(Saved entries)
* * * *
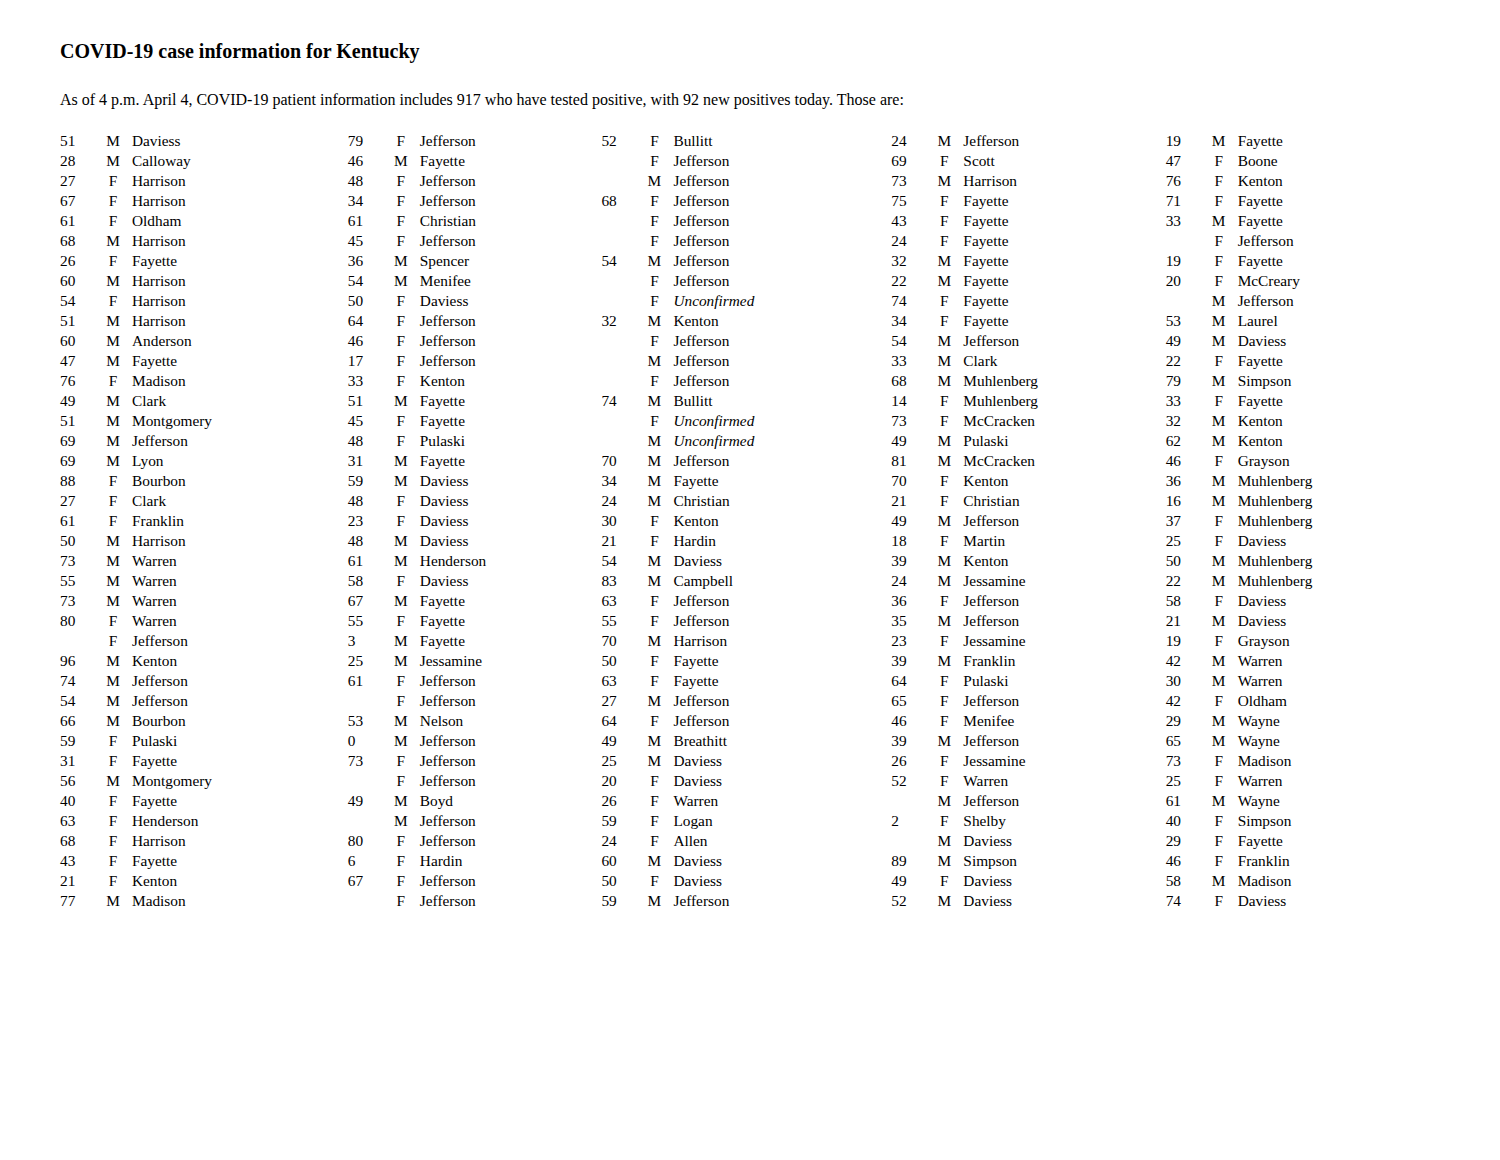COVID-19 case information for Kentucky
As of 4 p.m. April 4, COVID-19 patient information includes 917 who have tested positive, with 92 new positives today. Those are:
| 51 | M | Daviess | 79 | F | Jefferson | 52 | F | Bullitt | 24 | M | Jefferson | 19 | M | Fayette |
| 28 | M | Calloway | 46 | M | Fayette | | F | Jefferson | 69 | F | Scott | 47 | F | Boone |
| 27 | F | Harrison | 48 | F | Jefferson | | M | Jefferson | 73 | M | Harrison | 76 | F | Kenton |
| 67 | F | Harrison | 34 | F | Jefferson | 68 | F | Jefferson | 75 | F | Fayette | 71 | F | Fayette |
| 61 | F | Oldham | 61 | F | Christian | | F | Jefferson | 43 | F | Fayette | 33 | M | Fayette |
| 68 | M | Harrison | 45 | F | Jefferson | | F | Jefferson | 24 | F | Fayette | | F | Jefferson |
| 26 | F | Fayette | 36 | M | Spencer | 54 | M | Jefferson | 32 | M | Fayette | 19 | F | Fayette |
| 60 | M | Harrison | 54 | M | Menifee | | F | Jefferson | 22 | M | Fayette | 20 | F | McCreary |
| 54 | F | Harrison | 50 | F | Daviess | | F | Unconfirmed | 74 | F | Fayette | | M | Jefferson |
| 51 | M | Harrison | 64 | F | Jefferson | 32 | M | Kenton | 34 | F | Fayette | 53 | M | Laurel |
| 60 | M | Anderson | 46 | F | Jefferson | | F | Jefferson | 54 | M | Jefferson | 49 | M | Daviess |
| 47 | M | Fayette | 17 | F | Jefferson | | M | Jefferson | 33 | M | Clark | 22 | F | Fayette |
| 76 | F | Madison | 33 | F | Kenton | | F | Jefferson | 68 | M | Muhlenberg | 79 | M | Simpson |
| 49 | M | Clark | 51 | M | Fayette | 74 | M | Bullitt | 14 | F | Muhlenberg | 33 | F | Fayette |
| 51 | M | Montgomery | 45 | F | Fayette | | F | Unconfirmed | 73 | F | McCracken | 32 | M | Kenton |
| 69 | M | Jefferson | 48 | F | Pulaski | | M | Unconfirmed | 49 | M | Pulaski | 62 | M | Kenton |
| 69 | M | Lyon | 31 | M | Fayette | 70 | M | Jefferson | 81 | M | McCracken | 46 | F | Grayson |
| 88 | F | Bourbon | 59 | M | Daviess | 34 | M | Fayette | 70 | F | Kenton | 36 | M | Muhlenberg |
| 27 | F | Clark | 48 | F | Daviess | 24 | M | Christian | 21 | F | Christian | 16 | M | Muhlenberg |
| 61 | F | Franklin | 23 | F | Daviess | 30 | F | Kenton | 49 | M | Jefferson | 37 | F | Muhlenberg |
| 50 | M | Harrison | 48 | M | Daviess | 21 | F | Hardin | 18 | F | Martin | 25 | F | Daviess |
| 73 | M | Warren | 61 | M | Henderson | 54 | M | Daviess | 39 | M | Kenton | 50 | M | Muhlenberg |
| 55 | M | Warren | 58 | F | Daviess | 83 | M | Campbell | 24 | M | Jessamine | 22 | M | Muhlenberg |
| 73 | M | Warren | 67 | M | Fayette | 63 | F | Jefferson | 36 | F | Jefferson | 58 | F | Daviess |
| 80 | F | Warren | 55 | F | Fayette | 55 | F | Jefferson | 35 | M | Jefferson | 21 | M | Daviess |
| | F | Jefferson | 3 | M | Fayette | 70 | M | Harrison | 23 | F | Jessamine | 19 | F | Grayson |
| 96 | M | Kenton | 25 | M | Jessamine | 50 | F | Fayette | 39 | M | Franklin | 42 | M | Warren |
| 74 | M | Jefferson | 61 | F | Jefferson | 63 | F | Fayette | 64 | F | Pulaski | 30 | M | Warren |
| 54 | M | Jefferson | | F | Jefferson | 27 | M | Jefferson | 65 | F | Jefferson | 42 | F | Oldham |
| 66 | M | Bourbon | 53 | M | Nelson | 64 | F | Jefferson | 46 | F | Menifee | 29 | M | Wayne |
| 59 | F | Pulaski | 0 | M | Jefferson | 49 | M | Breathitt | 39 | M | Jefferson | 65 | M | Wayne |
| 31 | F | Fayette | 73 | F | Jefferson | 25 | M | Daviess | 26 | F | Jessamine | 73 | F | Madison |
| 56 | M | Montgomery | | F | Jefferson | 20 | F | Daviess | 52 | F | Warren | 25 | F | Warren |
| 40 | F | Fayette | 49 | M | Boyd | 26 | F | Warren | | M | Jefferson | 61 | M | Wayne |
| 63 | F | Henderson | | M | Jefferson | 59 | F | Logan | 2 | F | Shelby | 40 | F | Simpson |
| 68 | F | Harrison | 80 | F | Jefferson | 24 | F | Allen | | M | Daviess | 29 | F | Fayette |
| 43 | F | Fayette | 6 | F | Hardin | 60 | M | Daviess | 89 | M | Simpson | 46 | F | Franklin |
| 21 | F | Kenton | 67 | F | Jefferson | 50 | F | Daviess | 49 | F | Daviess | 58 | M | Madison |
| 77 | M | Madison | | F | Jefferson | 59 | M | Jefferson | 52 | M | Daviess | 74 | F | Daviess |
* * * *
### Exercise
What the answer needs is every line from the data above with "Wayne" in it.

### Result of the task
| 66 | M | Bourbon | 53 | M | Nelson | 64 | F | Jefferson | 46 | F | Menifee | 29 | M | Wayne |
| 59 | F | Pulaski | 0 | M | Jefferson | 49 | M | Breathitt | 39 | M | Jefferson | 65 | M | Wayne |
| 40 | F | Fayette | 49 | M | Boyd | 26 | F | Warren | | M | Jefferson | 61 | M | Wayne |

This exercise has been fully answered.